> _DAFTAR TUGAS_:
**1.** Cetak bagian kutipan antara "Padahal, perkembangan car" dan "manfaat dari situ.", termasuk kedua bagian itu, tanpa mengubah satu huruf pun.
**2.** Dalam kutipan, apa yang diibaratkan seperti ruang untuk menyimpan semua timbunan kita?

> _KUTIPAN_:
Masalahnya, sejauh apa RAM kita bertambah dalam evolusi
memori yang Panjang dan pesat itu? Dalam dunia perkomputeran pun, perkembangan
ram berselisih jauh dengan memori biasa. Jika sekarang ram paling banter baru
16 gigabyte, memori internal sudah sampai 1 terrabyte. Memori eksternal lebih
sesuka kalian lagi. Komputer saja mencatatkan angka yang diskriminatif
kawan-kawan, 16:1000.
Padahal, perkembangan car akita menyimpan informasi dari masa
tradisi lisan sampai cloud sekarang itu mungkin jutaan kali perkembangan
kapasitas memori internal computer. Dan kapasitas otak kita dalam memproses
informasi boleh jadi lebih kecil dibanding computer dengan RAM 16 giga yang
sudah bisa multitask puluhan program sekaligus.
Buatku, memori biasa seperti ruang untuk menyimpan semua
timbunan-timbunan kita yang oleh kapitalisme ditasbihkan sebagai simbol utama
kebahagiaan. The more the merrier. Bisa informasi, bisa makanan, bisa baju,
bisa barang-barang elektronik, sawah, ternak, investasi dan harta kekayaan
lainnya. Sementara RAM adalah kapasitas kita untuk betul-betul merasakan
manfaat dari situ.

> _DATA MENTAH_:
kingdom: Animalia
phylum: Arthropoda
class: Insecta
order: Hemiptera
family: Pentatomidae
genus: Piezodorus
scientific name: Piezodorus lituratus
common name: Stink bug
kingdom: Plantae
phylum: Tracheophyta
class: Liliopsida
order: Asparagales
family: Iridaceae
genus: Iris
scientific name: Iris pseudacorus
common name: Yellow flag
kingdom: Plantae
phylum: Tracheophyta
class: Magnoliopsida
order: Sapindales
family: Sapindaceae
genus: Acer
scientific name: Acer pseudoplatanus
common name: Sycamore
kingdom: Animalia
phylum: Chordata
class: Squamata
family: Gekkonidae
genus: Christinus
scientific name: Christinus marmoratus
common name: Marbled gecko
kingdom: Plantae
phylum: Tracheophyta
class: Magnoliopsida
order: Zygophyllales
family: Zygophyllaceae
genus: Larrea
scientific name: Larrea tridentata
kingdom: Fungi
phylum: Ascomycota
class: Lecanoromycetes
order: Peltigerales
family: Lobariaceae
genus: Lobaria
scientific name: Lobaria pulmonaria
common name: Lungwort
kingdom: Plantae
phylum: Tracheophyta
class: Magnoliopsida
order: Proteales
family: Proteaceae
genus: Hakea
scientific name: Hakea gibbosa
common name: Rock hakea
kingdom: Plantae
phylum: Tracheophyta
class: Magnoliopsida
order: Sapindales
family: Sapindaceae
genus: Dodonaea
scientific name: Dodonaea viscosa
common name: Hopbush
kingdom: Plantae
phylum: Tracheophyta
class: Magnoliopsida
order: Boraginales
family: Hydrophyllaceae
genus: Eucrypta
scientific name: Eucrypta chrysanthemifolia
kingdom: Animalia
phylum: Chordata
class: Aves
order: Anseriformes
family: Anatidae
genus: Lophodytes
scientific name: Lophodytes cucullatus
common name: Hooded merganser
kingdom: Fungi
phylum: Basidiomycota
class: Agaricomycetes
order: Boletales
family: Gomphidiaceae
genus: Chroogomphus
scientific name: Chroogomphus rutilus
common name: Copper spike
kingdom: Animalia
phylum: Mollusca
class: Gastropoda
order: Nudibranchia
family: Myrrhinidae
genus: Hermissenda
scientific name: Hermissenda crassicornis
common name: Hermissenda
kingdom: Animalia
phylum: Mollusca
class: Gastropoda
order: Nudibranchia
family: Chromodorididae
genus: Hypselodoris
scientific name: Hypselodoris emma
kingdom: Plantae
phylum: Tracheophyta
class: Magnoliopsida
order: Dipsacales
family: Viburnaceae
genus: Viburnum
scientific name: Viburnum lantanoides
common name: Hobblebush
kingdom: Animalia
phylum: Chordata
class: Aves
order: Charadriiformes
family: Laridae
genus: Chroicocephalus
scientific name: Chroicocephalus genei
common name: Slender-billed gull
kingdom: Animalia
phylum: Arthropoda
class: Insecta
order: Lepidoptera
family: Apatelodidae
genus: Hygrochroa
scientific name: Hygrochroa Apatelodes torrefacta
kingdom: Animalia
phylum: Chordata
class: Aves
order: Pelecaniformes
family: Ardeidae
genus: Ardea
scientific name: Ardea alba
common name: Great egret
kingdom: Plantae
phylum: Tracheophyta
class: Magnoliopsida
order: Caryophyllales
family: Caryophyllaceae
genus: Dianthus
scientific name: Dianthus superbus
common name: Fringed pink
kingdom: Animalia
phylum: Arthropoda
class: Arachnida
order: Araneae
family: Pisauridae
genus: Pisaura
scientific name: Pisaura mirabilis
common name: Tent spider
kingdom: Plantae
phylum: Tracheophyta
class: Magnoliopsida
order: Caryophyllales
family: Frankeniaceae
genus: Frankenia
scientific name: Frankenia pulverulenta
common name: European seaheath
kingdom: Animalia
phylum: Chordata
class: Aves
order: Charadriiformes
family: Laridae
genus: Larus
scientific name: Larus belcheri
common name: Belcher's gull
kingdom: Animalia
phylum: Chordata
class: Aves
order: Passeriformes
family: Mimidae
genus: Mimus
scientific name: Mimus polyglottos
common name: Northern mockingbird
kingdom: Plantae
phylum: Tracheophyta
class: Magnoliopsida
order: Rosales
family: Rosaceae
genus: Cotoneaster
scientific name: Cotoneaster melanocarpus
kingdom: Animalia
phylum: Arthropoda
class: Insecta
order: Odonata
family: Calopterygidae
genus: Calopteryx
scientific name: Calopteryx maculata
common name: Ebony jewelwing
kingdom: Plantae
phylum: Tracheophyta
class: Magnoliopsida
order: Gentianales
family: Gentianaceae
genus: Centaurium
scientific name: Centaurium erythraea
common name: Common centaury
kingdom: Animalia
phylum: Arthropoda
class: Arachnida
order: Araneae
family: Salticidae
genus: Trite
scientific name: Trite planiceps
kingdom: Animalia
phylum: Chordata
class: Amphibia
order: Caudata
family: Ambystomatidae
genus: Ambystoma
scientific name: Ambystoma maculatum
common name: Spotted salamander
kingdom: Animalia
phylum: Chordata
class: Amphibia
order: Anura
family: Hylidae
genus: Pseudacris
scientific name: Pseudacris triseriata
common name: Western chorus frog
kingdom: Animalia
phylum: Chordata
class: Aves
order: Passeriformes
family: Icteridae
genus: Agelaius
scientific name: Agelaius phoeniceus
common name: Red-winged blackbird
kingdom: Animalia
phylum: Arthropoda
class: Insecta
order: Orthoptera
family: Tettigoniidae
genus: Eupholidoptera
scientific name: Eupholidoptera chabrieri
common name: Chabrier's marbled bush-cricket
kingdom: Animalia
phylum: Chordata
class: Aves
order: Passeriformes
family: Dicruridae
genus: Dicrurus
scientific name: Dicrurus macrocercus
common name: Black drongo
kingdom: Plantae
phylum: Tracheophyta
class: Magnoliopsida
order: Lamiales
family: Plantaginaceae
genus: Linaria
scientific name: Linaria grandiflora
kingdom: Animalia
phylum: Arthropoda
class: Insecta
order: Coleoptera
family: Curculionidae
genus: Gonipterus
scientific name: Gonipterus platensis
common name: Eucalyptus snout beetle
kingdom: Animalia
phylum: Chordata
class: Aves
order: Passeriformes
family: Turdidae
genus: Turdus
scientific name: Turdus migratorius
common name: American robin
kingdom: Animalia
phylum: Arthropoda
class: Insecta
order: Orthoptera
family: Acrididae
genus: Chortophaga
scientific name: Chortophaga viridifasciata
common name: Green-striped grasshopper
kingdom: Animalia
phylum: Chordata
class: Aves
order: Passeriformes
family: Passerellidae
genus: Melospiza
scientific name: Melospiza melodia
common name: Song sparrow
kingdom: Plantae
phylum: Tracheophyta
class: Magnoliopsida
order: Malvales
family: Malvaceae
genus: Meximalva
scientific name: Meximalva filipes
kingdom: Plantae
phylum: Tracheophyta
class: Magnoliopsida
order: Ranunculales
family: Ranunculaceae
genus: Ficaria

> _JAWABAN LATIHAN_:
**1.**
Padahal, perkembangan car akita menyimpan informasi dari masa
tradisi lisan sampai cloud sekarang itu mungkin jutaan kali perkembangan
kapasitas memori internal computer. Dan kapasitas otak kita dalam memproses
informasi boleh jadi lebih kecil dibanding computer dengan RAM 16 giga yang
sudah bisa multitask puluhan program sekaligus.
Buatku, memori biasa seperti ruang untuk menyimpan semua
timbunan-timbunan kita yang oleh kapitalisme ditasbihkan sebagai simbol utama
kebahagiaan. The more the merrier. Bisa informasi, bisa makanan, bisa baju,
bisa barang-barang elektronik, sawah, ternak, investasi dan harta kekayaan
lainnya. Sementara RAM adalah kapasitas kita untuk betul-betul merasakan
manfaat dari situ.

**2.** Memori biasa.